WORK TO BE COMPLETED> Below this line is a set of entries; quote exactly the lines from the line that contains "Prior to the" to the line that contains "In order to", both lines included.

LISTED ENTRIES>
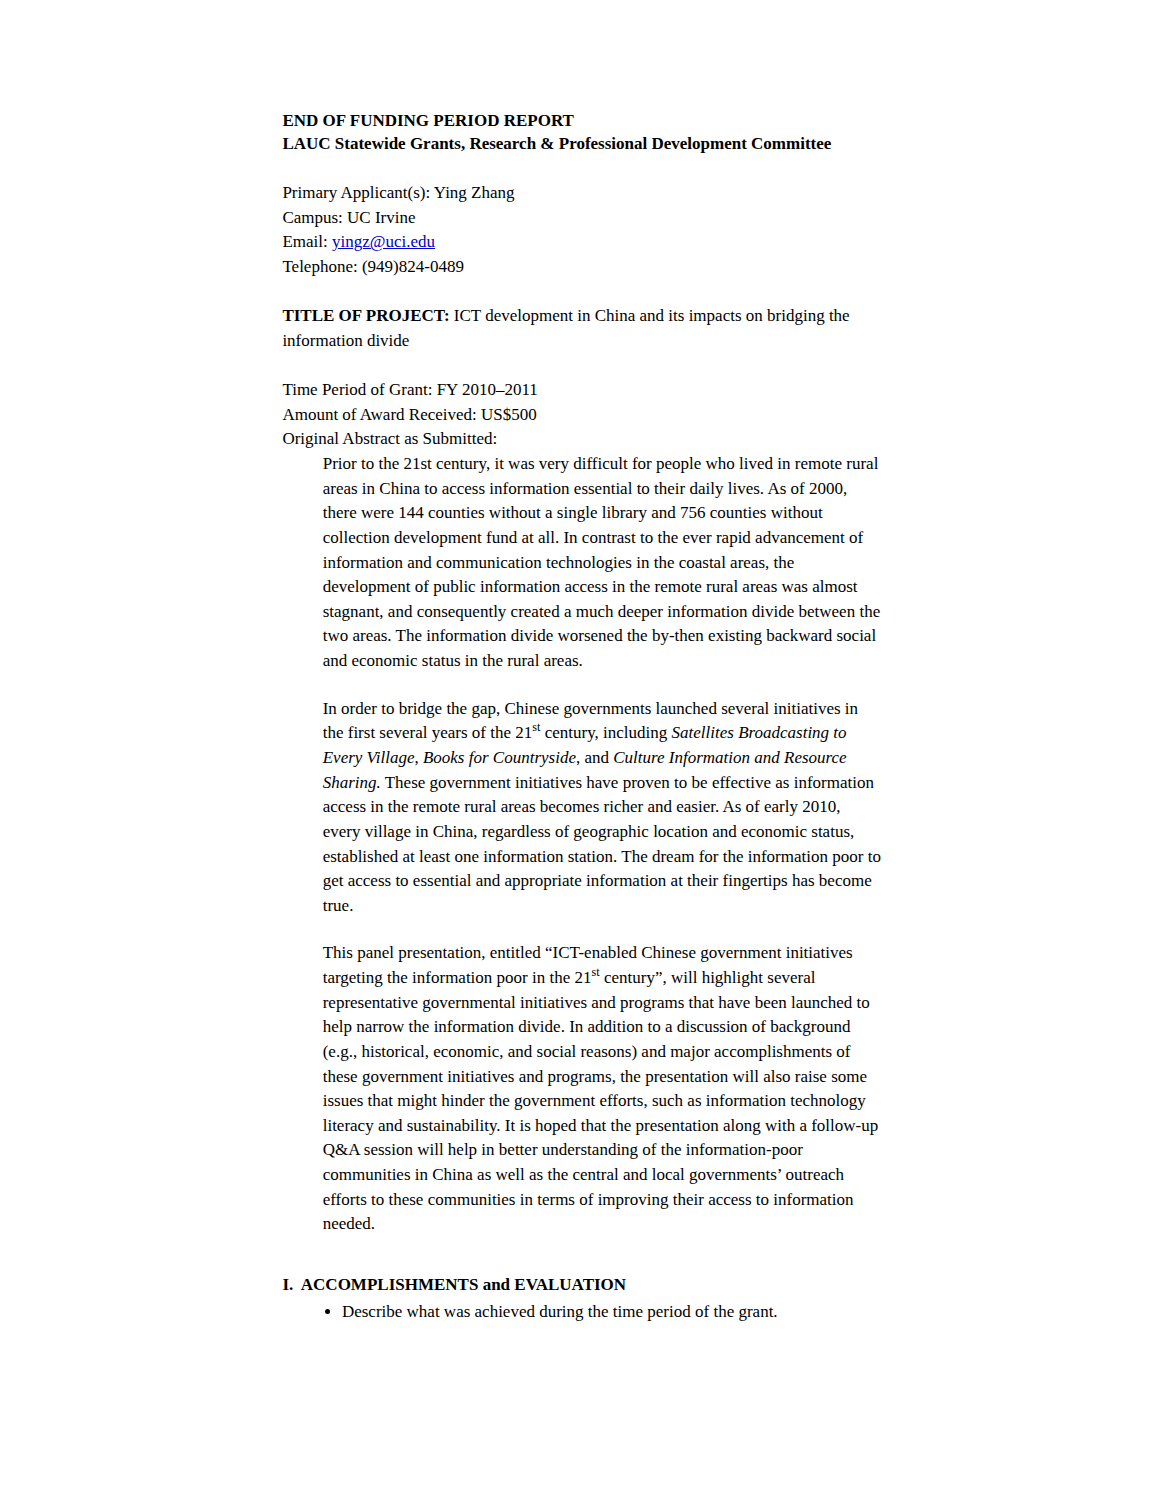END OF FUNDING PERIOD REPORT
LAUC Statewide Grants, Research & Professional Development Committee
Primary Applicant(s): Ying Zhang
Campus: UC Irvine
Email: yingz@uci.edu
Telephone: (949)824-0489
TITLE OF PROJECT: ICT development in China and its impacts on bridging the information divide
Time Period of Grant: FY 2010–2011
Amount of Award Received: US$500
Original Abstract as Submitted:
Prior to the 21st century, it was very difficult for people who lived in remote rural areas in China to access information essential to their daily lives. As of 2000, there were 144 counties without a single library and 756 counties without collection development fund at all. In contrast to the ever rapid advancement of information and communication technologies in the coastal areas, the development of public information access in the remote rural areas was almost stagnant, and consequently created a much deeper information divide between the two areas. The information divide worsened the by-then existing backward social and economic status in the rural areas.
In order to bridge the gap, Chinese governments launched several initiatives in the first several years of the 21st century, including Satellites Broadcasting to Every Village, Books for Countryside, and Culture Information and Resource Sharing. These government initiatives have proven to be effective as information access in the remote rural areas becomes richer and easier. As of early 2010, every village in China, regardless of geographic location and economic status, established at least one information station. The dream for the information poor to get access to essential and appropriate information at their fingertips has become true.
This panel presentation, entitled “ICT-enabled Chinese government initiatives targeting the information poor in the 21st century”, will highlight several representative governmental initiatives and programs that have been launched to help narrow the information divide. In addition to a discussion of background (e.g., historical, economic, and social reasons) and major accomplishments of these government initiatives and programs, the presentation will also raise some issues that might hinder the government efforts, such as information technology literacy and sustainability. It is hoped that the presentation along with a follow-up Q&A session will help in better understanding of the information-poor communities in China as well as the central and local governments’ outreach efforts to these communities in terms of improving their access to information needed.
I. ACCOMPLISHMENTS and EVALUATION
Describe what was achieved during the time period of the grant.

RESPONSE TO THIS EXERCISE>
Prior to the 21st century, it was very difficult for people who lived in remote rural areas in China to access information essential to their daily lives. As of 2000, there were 144 counties without a single library and 756 counties without collection development fund at all. In contrast to the ever rapid advancement of information and communication technologies in the coastal areas, the development of public information access in the remote rural areas was almost stagnant, and consequently created a much deeper information divide between the two areas. The information divide worsened the by-then existing backward social and economic status in the rural areas.
In order to bridge the gap, Chinese governments launched several initiatives in the first several years of the 21st century, including Satellites Broadcasting to Every Village, Books for Countryside, and Culture Information and Resource Sharing. These government initiatives have proven to be effective as information access in the remote rural areas becomes richer and easier. As of early 2010, every village in China, regardless of geographic location and economic status, established at least one information station. The dream for the information poor to get access to essential and appropriate information at their fingertips has become true.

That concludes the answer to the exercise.